Archdiocese to close two parish schools in Boston as part of system overhaul

November 29, 2007 · Print This Article

Five parochial schools in Dorchester and Mattapan will be combined into a regionalized Catholic system, with renovated buildings, a reworked curriculum, and higher teacher salaries, under a plan that officials from the Roman Catholic Archdiocese of Boston outlined tonight to elected officials.

Archdiocesan officials said they will close two of the eight parish schools in the area — St. Peter, at Meeting House Hill, and St. Kevin, at Uphams Corner. Those are two of the more troubled sections of Dorchester, but archdiocesan officials said the church remains strongly committed to serving the poor, and said that all but two of the surviving schools also serve significant numbers of low-income children.

The officials said the archdiocese will spend several million dollars upgrading the Bowdoin Street After School Program and Teen Center located at St. Peter’s as a demonstration of its commitment to the area. They also said that the archdiocese hopes that the pupils of St. Peter’s and St. Kevin’s will attend another Catholic school, and said they will seek to provide transportation assistance to make that possible.

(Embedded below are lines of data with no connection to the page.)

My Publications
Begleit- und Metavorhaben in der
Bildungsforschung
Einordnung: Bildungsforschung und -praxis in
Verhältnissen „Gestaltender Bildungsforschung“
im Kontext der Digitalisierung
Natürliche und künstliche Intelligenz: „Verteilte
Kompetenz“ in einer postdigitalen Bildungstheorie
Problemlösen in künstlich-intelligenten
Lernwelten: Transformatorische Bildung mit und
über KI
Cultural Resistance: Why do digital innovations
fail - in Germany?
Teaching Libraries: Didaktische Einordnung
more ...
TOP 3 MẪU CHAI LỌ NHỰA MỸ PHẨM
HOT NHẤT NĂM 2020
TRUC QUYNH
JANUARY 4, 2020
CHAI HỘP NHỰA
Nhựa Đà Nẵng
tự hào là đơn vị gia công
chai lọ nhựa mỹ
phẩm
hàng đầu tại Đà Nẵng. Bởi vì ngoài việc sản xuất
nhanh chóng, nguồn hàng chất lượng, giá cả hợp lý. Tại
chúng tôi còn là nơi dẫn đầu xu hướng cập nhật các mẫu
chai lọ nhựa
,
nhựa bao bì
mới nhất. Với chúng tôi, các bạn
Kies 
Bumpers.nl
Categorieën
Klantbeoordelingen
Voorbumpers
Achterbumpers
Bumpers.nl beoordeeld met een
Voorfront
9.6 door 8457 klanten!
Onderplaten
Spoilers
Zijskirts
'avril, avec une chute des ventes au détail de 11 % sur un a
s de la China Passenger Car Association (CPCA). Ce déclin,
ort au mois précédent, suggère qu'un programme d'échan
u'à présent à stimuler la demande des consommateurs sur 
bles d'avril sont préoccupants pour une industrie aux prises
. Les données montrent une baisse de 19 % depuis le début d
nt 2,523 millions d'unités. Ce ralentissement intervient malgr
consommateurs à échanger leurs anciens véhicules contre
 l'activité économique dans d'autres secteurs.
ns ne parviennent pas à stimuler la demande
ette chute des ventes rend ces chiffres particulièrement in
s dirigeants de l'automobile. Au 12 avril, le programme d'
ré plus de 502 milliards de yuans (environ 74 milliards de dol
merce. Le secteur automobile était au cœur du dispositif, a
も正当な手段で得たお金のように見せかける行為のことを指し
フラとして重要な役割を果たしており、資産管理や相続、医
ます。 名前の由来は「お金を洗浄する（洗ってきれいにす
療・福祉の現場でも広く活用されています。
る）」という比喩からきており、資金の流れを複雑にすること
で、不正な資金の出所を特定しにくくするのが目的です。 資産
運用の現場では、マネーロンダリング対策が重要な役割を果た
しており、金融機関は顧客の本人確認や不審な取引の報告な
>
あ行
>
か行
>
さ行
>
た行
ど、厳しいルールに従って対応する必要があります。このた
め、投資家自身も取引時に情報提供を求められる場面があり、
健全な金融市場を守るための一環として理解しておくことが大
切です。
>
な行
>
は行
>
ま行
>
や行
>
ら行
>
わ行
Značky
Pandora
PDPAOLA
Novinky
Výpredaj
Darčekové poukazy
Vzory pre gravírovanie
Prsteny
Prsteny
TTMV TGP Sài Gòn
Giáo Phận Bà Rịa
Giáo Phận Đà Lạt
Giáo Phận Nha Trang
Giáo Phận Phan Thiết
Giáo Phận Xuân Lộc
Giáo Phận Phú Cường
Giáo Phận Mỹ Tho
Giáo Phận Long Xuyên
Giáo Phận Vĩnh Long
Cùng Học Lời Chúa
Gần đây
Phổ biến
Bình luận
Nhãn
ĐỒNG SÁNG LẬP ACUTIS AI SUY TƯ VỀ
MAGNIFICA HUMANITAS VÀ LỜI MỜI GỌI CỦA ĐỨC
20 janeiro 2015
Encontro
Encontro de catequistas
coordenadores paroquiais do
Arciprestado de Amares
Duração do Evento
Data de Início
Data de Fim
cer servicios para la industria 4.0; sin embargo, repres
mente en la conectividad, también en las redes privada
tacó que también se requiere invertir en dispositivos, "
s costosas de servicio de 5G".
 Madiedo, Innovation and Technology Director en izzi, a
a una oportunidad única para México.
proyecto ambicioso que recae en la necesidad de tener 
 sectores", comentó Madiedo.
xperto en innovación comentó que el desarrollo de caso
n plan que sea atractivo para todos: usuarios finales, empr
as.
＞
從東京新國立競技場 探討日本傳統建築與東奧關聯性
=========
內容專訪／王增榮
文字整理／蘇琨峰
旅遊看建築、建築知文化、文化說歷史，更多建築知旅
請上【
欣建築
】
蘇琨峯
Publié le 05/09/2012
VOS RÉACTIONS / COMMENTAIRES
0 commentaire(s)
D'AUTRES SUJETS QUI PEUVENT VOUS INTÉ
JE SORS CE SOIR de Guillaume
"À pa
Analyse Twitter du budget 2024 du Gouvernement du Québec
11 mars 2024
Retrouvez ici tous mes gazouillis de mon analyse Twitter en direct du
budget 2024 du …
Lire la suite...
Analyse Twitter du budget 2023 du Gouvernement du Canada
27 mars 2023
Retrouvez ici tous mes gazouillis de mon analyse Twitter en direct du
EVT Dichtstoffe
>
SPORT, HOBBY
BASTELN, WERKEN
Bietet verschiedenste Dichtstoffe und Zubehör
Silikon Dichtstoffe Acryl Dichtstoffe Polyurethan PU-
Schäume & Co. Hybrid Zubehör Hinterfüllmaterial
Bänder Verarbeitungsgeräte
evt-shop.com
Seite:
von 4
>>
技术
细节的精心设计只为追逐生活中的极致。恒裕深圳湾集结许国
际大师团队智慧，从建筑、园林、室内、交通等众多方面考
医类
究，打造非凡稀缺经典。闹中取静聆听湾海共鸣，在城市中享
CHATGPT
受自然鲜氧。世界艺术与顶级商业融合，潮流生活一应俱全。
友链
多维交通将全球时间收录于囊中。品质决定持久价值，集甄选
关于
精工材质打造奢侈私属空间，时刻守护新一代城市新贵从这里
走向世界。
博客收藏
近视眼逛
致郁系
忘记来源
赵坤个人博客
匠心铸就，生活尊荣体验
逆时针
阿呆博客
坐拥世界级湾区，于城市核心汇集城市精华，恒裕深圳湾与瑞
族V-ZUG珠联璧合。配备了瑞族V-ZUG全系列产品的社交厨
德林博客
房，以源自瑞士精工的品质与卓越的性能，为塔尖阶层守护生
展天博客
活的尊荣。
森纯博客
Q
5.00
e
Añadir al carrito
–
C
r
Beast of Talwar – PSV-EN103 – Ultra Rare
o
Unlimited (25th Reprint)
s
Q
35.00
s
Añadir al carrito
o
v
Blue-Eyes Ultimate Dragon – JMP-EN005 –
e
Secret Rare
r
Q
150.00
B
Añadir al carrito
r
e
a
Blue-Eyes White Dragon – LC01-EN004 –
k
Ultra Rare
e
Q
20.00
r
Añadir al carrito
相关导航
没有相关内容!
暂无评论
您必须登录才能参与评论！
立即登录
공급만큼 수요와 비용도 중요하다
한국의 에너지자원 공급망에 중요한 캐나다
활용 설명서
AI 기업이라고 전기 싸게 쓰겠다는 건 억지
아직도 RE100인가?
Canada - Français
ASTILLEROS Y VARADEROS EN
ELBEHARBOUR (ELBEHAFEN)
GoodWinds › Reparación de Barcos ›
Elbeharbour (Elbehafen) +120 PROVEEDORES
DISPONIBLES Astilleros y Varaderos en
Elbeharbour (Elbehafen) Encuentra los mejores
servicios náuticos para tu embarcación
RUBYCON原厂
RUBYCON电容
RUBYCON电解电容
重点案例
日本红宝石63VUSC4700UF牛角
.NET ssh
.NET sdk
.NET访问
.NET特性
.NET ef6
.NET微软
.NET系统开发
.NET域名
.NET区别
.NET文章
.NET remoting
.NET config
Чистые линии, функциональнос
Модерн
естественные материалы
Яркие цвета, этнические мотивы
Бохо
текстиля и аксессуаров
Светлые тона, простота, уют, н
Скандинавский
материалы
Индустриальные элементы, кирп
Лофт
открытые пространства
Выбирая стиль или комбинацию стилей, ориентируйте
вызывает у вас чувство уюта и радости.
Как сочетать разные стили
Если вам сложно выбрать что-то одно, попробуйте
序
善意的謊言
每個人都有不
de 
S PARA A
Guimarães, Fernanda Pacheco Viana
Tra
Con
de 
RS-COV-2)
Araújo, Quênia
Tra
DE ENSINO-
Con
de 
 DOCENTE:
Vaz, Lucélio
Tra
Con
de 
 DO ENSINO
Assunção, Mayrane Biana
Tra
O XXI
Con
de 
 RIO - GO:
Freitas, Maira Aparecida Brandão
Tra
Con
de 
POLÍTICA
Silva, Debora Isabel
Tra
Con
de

“No one is serving the poor more than

the Catholic schools, even at what would appear to be fewer buildings,” said Jack Connors Jr., the retired advertising executive who is heading a committee that is advising the archdiocese on how to shore up its struggling urban schools, which, like many Catholic schools around the nation, have been losing students for decades.

City Council President Maureen E. Feeney, who attended the briefing, expressed sadness but understanding at the decision to close the schools.

“There are fiscal realities that none of us can ignore,” she said. “It’s unfortunate that any school has to close, but the cost of maintaining and running these schools has brought us to this point.”

Feeney praised the archdiocese for pledging to invest in the St. Peter’s Teen Center, which she said was an important resource for multiple families.